THE TASK:
No line before the one holding "hfov_deg: 102.1" is wanted; restate word for word that line and all lines after it to the end of the entries, excluding pictures.

Camera calibration parameters:
##########

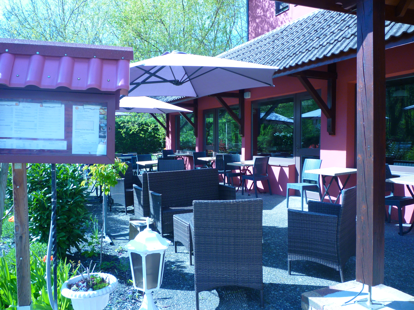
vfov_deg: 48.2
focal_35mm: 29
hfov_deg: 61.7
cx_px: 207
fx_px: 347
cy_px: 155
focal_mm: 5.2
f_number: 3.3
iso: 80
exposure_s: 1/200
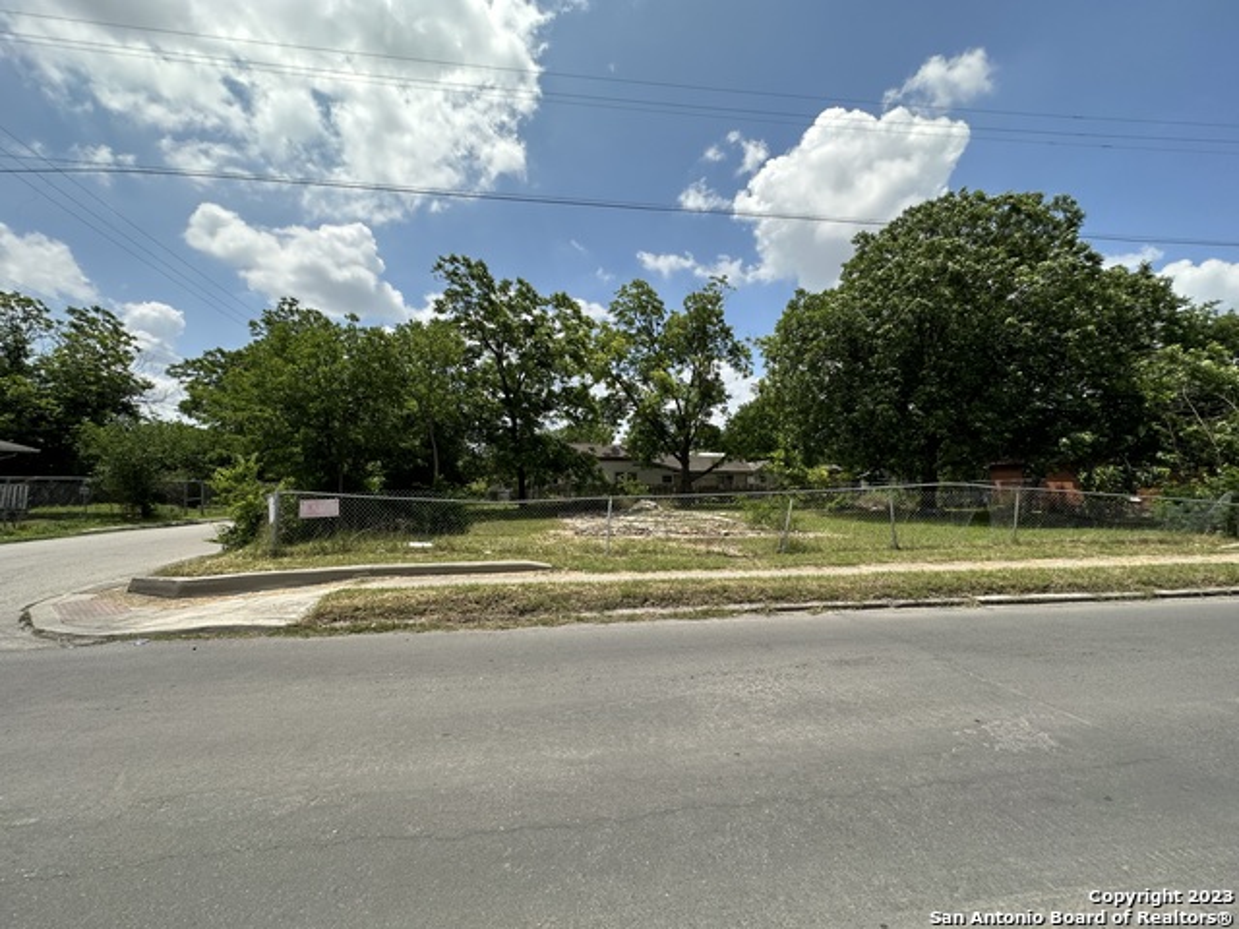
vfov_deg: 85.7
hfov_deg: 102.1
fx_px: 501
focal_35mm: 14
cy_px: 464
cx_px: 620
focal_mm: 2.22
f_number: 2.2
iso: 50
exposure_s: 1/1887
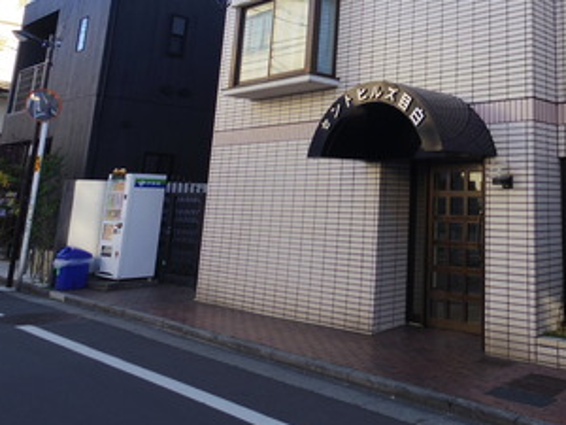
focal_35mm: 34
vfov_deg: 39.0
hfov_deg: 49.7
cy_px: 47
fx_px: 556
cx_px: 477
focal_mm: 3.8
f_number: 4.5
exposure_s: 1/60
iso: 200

##########

SOLUTION TO THIS EXERCISE:
hfov_deg: 102.1
fx_px: 501
focal_35mm: 14
cy_px: 464
cx_px: 620
focal_mm: 2.22
f_number: 2.2
iso: 50
exposure_s: 1/1887
focal_35mm: 34
vfov_deg: 39.0
hfov_deg: 49.7
cy_px: 47
fx_px: 556
cx_px: 477
focal_mm: 3.8
f_number: 4.5
exposure_s: 1/60
iso: 200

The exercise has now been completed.